Vous présentez par ailleurs Désordre du discours, une pièce qui se fonde sur L’Ordre du discours, texte prononcé par Michel Foucault lors de sa leçon inaugurale au Collège de France le 2 décembre 1970 (1). La pièce est donnée à voir et à entendre dans des amphithéâtres universitaires.
À quoi répond ce choix ?

L’amphithéâtre d’université est un endroit que j’aime beaucoup. L’écoute y est spécifique : on n’est pas spectateur dans un amphithéâtre ou un auditorium, on est auditeur. Produire une pièce pour des auditeurs et non des spectateurs constitue un paramètre clé de ce projet. Ça me semblait quasiment impossible de réactiver le texte de Foucault dans un autre endroit. Par exemple, je pense que cela aurait donné quelque chose d’indigeste dans un théâtre.

En quoi ce texte vous importe-t-il et comment l’idée de le mettre en scène a-t-elle germé en vous ?
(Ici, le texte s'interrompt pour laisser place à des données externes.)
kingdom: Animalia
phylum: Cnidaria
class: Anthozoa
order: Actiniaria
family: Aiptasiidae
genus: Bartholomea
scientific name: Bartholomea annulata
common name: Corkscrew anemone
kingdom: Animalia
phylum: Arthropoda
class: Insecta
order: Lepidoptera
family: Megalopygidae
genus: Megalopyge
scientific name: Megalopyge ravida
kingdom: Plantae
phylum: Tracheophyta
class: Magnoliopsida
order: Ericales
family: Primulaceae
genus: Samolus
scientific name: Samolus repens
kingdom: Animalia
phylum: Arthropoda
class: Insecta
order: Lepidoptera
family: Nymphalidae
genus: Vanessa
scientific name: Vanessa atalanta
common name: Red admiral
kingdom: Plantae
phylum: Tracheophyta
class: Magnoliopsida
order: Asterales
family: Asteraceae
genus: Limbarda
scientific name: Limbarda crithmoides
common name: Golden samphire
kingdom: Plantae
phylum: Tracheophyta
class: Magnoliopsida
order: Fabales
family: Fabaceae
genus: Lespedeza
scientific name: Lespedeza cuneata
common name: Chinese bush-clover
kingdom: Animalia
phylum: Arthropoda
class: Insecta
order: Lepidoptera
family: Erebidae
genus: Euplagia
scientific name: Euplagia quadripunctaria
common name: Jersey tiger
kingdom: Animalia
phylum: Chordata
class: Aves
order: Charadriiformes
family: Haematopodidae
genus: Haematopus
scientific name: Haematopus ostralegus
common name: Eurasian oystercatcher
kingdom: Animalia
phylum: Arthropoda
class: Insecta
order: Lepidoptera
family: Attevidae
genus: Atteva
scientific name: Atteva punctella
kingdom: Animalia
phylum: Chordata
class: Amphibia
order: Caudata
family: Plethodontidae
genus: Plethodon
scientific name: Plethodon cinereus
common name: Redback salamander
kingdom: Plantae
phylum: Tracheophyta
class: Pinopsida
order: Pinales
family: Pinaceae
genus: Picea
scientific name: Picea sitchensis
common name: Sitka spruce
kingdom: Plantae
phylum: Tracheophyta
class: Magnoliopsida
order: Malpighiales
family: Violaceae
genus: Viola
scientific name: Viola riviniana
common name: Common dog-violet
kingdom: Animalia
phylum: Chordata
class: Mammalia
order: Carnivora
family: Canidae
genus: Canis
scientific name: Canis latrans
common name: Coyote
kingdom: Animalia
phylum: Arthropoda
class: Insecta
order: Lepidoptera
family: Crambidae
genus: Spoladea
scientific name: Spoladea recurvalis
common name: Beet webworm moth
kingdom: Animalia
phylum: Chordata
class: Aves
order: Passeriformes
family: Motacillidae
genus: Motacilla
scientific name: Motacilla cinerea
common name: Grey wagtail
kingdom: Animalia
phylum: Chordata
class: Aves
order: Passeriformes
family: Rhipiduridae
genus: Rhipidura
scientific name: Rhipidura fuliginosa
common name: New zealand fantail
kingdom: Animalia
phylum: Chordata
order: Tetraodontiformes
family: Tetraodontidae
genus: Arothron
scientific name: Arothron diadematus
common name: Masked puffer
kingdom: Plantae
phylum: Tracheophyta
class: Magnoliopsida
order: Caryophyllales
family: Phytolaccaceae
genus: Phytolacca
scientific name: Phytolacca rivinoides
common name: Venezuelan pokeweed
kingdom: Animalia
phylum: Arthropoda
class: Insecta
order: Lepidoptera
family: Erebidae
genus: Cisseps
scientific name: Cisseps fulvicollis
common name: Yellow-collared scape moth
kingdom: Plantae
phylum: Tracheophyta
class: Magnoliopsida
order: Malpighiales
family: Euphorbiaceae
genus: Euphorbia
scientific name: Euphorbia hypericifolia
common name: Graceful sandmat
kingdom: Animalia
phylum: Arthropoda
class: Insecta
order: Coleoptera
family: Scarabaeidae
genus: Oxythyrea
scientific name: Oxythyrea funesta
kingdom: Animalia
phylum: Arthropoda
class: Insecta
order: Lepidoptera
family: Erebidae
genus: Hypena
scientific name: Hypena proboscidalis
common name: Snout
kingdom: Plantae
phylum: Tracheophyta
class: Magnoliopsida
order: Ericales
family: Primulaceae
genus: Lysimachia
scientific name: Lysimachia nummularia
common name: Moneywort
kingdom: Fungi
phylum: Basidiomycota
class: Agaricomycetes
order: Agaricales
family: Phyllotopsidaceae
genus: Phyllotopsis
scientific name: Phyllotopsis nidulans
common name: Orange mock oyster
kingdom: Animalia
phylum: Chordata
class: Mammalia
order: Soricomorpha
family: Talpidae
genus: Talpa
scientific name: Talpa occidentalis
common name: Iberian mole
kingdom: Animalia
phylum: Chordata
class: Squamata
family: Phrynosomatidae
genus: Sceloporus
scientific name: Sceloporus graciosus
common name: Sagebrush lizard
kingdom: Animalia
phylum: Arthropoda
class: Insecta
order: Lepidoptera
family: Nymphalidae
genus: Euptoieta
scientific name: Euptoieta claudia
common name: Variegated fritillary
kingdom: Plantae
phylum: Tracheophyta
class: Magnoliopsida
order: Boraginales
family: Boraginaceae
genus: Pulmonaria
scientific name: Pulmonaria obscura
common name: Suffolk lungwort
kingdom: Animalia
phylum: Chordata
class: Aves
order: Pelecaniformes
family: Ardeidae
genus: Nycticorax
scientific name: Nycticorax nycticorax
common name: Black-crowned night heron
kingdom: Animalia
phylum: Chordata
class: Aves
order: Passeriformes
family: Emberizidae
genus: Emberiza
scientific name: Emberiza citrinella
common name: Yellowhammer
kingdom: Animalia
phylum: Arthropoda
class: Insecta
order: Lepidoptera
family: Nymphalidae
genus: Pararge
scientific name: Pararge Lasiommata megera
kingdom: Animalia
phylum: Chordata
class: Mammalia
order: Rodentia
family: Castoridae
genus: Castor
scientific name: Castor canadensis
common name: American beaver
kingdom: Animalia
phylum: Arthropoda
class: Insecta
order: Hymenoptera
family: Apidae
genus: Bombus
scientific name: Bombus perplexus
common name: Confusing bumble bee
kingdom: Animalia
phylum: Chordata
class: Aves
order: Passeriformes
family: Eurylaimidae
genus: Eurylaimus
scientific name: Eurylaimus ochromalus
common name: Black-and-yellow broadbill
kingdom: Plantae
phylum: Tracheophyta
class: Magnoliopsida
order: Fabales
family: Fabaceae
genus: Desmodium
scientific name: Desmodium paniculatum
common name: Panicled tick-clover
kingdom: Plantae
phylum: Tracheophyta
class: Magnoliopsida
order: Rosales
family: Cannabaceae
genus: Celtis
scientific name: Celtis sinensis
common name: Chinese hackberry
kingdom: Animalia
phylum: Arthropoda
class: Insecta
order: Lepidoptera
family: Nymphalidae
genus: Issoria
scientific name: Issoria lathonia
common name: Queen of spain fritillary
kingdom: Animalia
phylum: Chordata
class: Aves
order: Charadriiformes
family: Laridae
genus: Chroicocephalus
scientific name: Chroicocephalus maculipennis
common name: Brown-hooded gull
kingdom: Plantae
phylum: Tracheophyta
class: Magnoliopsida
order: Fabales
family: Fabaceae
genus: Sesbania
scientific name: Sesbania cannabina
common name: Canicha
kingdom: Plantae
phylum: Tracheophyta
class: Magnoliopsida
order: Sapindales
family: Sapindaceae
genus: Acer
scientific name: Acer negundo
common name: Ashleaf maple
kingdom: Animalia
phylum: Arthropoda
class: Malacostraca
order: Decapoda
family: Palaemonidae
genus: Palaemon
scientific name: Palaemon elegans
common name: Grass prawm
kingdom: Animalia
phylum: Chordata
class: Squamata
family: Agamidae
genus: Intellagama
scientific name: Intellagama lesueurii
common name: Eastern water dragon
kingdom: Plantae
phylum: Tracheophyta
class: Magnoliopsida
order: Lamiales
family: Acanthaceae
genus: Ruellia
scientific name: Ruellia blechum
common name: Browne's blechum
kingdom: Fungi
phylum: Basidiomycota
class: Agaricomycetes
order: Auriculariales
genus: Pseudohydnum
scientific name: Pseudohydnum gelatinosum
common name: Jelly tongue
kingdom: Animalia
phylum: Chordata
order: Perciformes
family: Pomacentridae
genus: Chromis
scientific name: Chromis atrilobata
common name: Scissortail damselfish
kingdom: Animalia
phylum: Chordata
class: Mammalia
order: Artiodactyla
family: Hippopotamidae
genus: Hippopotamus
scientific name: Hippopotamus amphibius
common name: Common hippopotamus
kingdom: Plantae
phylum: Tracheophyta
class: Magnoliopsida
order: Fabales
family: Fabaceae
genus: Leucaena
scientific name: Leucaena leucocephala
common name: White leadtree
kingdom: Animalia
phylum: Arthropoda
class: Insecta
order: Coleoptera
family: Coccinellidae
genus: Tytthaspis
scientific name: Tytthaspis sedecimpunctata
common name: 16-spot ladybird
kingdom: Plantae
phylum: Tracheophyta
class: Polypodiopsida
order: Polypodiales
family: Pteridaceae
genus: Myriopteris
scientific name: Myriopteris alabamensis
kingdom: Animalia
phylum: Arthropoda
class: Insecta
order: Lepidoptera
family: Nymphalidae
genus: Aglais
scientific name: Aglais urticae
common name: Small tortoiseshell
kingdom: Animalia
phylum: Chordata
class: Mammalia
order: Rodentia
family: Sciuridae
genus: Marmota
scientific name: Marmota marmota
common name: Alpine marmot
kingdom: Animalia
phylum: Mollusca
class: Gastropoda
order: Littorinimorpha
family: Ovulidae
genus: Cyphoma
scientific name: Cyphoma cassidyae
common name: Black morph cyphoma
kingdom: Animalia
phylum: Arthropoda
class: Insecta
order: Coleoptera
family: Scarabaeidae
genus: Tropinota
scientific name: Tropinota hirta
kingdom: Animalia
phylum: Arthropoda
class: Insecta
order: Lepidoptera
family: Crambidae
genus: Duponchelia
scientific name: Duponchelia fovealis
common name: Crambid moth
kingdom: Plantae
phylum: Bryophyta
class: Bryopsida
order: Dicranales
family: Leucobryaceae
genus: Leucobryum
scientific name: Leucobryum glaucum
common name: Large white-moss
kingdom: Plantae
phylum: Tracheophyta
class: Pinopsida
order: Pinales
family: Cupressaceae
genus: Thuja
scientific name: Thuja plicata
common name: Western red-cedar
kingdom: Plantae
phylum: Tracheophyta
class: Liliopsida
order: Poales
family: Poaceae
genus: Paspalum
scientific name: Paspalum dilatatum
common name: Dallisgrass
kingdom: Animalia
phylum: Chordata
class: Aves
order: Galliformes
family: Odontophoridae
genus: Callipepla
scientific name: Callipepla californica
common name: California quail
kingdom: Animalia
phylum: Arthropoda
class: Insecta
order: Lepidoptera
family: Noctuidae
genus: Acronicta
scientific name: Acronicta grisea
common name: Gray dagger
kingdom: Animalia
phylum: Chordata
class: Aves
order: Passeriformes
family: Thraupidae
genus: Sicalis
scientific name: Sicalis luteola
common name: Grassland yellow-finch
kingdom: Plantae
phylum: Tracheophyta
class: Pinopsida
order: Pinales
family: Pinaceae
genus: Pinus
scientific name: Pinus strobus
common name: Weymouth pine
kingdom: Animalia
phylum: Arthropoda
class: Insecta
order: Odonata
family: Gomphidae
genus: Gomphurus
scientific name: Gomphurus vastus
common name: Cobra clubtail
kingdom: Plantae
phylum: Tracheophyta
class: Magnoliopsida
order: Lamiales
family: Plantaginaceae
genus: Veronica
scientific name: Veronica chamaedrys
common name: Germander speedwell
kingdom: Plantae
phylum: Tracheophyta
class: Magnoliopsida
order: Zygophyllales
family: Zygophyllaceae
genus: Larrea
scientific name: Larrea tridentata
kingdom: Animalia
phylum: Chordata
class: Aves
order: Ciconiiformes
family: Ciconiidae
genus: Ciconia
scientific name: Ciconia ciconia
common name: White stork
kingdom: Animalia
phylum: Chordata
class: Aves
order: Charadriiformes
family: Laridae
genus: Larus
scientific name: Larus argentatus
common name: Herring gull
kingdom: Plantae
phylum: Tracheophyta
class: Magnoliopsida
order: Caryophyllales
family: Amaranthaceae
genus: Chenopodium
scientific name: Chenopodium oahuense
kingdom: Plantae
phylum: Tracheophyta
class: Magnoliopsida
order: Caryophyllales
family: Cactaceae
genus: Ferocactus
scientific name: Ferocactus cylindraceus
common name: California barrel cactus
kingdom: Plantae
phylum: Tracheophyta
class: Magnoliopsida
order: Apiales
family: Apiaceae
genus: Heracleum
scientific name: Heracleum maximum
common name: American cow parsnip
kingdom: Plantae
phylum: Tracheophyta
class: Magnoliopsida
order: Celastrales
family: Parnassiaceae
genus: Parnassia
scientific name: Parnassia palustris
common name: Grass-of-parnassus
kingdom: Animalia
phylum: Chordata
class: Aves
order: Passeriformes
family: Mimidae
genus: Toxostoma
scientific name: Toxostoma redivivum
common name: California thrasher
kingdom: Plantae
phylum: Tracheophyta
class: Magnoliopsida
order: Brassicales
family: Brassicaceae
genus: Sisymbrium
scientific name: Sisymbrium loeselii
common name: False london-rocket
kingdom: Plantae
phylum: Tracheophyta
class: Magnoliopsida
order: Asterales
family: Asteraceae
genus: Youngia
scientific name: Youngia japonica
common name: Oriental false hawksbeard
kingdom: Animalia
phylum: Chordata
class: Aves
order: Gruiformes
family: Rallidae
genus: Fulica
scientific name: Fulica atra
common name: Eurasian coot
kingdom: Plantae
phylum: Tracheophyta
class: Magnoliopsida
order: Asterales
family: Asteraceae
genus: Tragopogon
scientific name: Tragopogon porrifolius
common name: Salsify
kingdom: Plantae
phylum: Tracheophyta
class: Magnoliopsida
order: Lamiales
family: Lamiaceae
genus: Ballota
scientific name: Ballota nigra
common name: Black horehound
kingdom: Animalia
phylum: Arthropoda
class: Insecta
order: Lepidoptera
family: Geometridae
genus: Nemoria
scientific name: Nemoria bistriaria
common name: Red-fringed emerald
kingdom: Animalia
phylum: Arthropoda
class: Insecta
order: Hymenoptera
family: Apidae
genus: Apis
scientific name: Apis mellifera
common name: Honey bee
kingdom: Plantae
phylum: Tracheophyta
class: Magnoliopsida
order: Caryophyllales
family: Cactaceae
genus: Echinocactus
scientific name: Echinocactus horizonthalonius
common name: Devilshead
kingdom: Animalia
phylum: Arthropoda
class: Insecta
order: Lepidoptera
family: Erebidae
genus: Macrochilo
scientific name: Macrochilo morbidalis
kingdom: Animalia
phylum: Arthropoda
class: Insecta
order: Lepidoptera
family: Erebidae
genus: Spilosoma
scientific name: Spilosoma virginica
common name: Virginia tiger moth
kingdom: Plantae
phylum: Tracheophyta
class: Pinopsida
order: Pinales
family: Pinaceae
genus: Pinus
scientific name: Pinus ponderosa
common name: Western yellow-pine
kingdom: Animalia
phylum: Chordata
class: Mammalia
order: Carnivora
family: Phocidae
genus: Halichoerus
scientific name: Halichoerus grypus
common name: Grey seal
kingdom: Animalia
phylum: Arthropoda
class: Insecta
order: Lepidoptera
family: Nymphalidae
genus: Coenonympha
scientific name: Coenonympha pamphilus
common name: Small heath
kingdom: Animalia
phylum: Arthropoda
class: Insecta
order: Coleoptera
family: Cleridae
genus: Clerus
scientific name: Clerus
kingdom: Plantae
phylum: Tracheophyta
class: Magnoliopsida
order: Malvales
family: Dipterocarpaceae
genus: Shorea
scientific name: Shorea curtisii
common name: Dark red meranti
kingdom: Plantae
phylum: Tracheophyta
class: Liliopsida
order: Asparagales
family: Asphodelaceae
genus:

L’Ordre du discours m’accompagne depuis longtemps. Je l’ai découvert grâce au chorégraphe Alain Buffard, dont j’étais alors l’assistante. Quand je l’ai lu la première fois, le texte a profondément résonné en moi. Entre mes pièces de groupe, j’aime concevoir des solos pour des personnes avec lesquelles je travaille régulièrement. Guillaume Bailliart – qui interprète Désordre du discours – et moi avons une passion commune pour la philosophie. J’avais envie d’un texte complexe pour ce solo avec lui. J’ai relu L’Ordre du discours et j’ai appris qu’il n’existe aucun enregistrement de la leçon de Foucault au Collège de France. Dès lors, c’était une évidence : le théâtre me permet de revenir de cette absence, de ce vide.